Still, Bylsma said, “It’s really encouraging.”
Vokoun, 37, backed up Marc-Andre Fleury last season and replaced the struggling Fleury as the starter in the playoffs.
He left a training camp practice because of swelling and discomfort in his leg, and the clot was discovered.
After the clot was dissolved, blood-thinners were prescribed as a standard course of follow-up care.

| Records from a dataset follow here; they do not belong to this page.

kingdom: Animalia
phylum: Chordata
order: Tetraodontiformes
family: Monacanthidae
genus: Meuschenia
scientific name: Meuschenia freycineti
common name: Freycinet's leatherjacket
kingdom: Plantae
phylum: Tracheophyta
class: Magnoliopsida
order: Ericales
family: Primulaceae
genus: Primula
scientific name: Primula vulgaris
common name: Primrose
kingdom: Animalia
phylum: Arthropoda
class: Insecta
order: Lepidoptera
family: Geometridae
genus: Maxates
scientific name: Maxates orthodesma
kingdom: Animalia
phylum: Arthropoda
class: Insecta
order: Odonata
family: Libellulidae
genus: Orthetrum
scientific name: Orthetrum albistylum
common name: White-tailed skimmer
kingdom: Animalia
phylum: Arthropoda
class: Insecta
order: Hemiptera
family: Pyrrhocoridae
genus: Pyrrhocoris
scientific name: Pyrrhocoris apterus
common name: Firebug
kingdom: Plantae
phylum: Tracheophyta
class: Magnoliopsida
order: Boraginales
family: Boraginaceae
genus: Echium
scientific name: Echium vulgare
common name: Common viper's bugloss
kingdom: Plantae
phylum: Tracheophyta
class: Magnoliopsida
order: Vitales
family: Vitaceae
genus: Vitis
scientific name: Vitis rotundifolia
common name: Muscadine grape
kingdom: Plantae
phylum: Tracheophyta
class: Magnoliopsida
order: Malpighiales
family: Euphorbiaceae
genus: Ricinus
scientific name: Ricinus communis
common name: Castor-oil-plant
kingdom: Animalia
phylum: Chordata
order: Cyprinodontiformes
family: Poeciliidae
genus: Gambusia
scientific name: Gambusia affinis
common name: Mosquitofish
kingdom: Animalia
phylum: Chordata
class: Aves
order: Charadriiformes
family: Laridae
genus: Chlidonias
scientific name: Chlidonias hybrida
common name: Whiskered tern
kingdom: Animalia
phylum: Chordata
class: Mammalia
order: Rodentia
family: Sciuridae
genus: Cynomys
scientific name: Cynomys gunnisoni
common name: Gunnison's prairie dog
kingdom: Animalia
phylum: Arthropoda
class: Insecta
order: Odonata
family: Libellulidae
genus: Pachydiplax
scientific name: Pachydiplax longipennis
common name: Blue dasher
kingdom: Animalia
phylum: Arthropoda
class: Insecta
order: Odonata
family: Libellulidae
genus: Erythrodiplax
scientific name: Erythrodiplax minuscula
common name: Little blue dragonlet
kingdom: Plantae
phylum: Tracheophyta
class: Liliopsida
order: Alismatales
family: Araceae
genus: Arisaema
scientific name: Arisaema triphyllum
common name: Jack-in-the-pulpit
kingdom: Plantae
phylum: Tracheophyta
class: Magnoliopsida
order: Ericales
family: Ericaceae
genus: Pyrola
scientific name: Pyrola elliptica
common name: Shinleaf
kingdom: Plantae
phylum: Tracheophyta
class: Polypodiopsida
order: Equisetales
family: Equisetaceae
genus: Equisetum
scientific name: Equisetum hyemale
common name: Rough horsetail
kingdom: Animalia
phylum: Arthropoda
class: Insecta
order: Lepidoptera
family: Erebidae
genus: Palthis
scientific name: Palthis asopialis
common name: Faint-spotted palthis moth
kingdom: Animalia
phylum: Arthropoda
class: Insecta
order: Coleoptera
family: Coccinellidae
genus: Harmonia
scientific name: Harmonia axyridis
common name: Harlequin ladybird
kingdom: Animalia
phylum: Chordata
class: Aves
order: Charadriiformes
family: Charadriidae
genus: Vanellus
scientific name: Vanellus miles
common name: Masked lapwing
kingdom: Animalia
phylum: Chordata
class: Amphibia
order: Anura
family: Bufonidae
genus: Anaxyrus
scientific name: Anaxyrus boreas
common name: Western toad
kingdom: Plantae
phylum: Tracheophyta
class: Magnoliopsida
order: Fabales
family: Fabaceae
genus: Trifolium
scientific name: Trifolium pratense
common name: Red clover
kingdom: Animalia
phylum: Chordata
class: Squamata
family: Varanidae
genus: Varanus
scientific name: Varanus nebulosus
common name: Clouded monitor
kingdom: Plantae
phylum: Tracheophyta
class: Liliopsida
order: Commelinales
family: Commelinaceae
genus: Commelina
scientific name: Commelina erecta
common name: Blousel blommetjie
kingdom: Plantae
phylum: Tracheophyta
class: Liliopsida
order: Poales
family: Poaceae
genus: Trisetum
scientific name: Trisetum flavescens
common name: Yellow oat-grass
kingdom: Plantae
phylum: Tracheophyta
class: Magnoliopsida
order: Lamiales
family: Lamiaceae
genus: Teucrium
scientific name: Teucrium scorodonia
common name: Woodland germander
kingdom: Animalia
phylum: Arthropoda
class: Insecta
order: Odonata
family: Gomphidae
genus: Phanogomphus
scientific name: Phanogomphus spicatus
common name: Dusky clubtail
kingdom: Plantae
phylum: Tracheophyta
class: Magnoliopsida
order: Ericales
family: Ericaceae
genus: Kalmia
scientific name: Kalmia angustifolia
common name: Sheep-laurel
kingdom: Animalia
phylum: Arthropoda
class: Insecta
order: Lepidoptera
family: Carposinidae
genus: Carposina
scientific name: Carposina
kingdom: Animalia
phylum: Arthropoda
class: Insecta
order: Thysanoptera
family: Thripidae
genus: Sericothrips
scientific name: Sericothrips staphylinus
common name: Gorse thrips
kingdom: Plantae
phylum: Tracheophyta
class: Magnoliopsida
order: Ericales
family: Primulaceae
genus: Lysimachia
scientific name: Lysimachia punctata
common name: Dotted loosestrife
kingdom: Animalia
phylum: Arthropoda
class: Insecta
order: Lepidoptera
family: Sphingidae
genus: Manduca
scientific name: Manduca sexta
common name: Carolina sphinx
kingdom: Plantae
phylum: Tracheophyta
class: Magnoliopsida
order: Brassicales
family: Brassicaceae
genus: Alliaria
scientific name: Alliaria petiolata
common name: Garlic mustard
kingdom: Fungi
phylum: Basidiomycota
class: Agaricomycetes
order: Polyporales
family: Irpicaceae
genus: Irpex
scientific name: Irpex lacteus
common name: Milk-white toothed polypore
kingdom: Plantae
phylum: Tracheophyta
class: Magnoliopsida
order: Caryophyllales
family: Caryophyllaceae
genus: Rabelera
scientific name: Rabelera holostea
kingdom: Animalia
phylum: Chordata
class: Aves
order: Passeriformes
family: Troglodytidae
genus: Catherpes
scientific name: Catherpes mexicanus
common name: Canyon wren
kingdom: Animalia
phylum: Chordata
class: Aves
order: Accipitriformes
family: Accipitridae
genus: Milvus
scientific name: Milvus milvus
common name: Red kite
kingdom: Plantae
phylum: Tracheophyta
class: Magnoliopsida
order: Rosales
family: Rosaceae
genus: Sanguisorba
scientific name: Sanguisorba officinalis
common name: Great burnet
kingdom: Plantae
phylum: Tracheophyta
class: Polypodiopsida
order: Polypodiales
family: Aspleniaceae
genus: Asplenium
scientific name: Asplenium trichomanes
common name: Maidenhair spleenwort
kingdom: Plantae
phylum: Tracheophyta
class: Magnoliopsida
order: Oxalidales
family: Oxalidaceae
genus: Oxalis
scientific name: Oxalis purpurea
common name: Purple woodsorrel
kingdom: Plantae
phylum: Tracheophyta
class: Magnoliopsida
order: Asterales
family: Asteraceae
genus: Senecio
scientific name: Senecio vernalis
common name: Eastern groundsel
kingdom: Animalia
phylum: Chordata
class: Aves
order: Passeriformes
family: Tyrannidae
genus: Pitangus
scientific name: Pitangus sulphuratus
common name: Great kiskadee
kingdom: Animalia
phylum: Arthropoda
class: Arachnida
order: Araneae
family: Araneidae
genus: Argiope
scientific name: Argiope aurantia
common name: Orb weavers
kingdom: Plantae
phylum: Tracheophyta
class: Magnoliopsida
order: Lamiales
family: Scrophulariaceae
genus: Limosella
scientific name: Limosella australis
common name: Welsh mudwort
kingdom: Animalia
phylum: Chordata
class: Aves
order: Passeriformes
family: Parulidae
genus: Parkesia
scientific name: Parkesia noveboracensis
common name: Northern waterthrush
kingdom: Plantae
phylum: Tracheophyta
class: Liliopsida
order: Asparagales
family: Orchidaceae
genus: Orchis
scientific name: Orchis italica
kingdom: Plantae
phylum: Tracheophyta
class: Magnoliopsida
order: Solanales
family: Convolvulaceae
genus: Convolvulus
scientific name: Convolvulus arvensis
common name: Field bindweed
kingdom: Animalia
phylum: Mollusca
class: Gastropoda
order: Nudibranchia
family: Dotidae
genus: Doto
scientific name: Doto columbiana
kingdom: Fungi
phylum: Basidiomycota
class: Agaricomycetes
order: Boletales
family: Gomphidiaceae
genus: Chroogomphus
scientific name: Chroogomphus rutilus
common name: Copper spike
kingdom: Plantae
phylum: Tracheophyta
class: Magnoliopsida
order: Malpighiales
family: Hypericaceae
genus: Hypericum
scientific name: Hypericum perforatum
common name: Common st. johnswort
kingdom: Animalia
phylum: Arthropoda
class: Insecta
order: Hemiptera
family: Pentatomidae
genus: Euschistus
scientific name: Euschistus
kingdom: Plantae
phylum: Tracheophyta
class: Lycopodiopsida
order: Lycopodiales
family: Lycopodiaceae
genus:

Doctors said he would be on such medication for a minimum of three months, but it was not known at the time whether he would be allowed to discontinue the blood-thinners in time to have any shot at playing this season.
With Vokoun out, rookie Jeff Zatkoff has handled the backup goaltending duties. He is 7-2-1 with a 2.67 goals-against average and a .906 save percentage.
Vokoun has spent much of the season in Florida with his family.
The Penguins held a fairly standard practice Tuesday at Southpointe after the 5-1 loss against Florida the night before that might be categorized as their worst game this season.
Veteran defenseman Rob Scuderi said the players already had turned the page and were eager to play tonight, when the Montreal Canadiens visit Consol Energy Center.
“We get a chance to play [tonight],” Scuderi said. “You know you’re not going to win 82 games, but you have to be willing to learn from your mistakes.
“We laid an egg as a team — everyone in here — so let’s just come back and play good [tonight].”
Martin feels good after return
In his first game in nearly two months because of a broken leg, veteran defenseman Paul Martin logged 20 minutes, 6 seconds in the loss against Florida.
That’s more than five minutes less than he was averaging when he got hurt.
“Hopefully, each game will get a little more comfortable and be a little more minutes,” Martin said.
He reported no problems. “No side effects. I feel pretty good.”
New equipment for Ebbett
Penguins forward Andrew Ebbett returned to practice for the first time since he broke an ankle Dec. 5, and he was wearing new, custom-made protectors over his skates.
Who could blame him?
A slap shot by San Jose’s Dan Boyle broke his old protector in half and cracked Ebbett’s ankle.
“It’s a little heavier, and I’ve got it on both sides, the inside and the outside,” he said of the new pieces of equipment, which where made in Montreal and specially molded for his skates.
“I’m confident that it will do the job.”
Ebbett, signed in the offseason, spent nearly two months in the American Hockey League at the start of the season. He was playing in just his fifth game (he had one assist) after being recalled when he got hurt.
“It was probably one of the most frustrating times in my career because I had just come up here and thought I was playing pretty well,” he said.
Ebbett said he has a green light from doctors and his ankle feels strong. He is hoping to can return to the lineup after some practice time.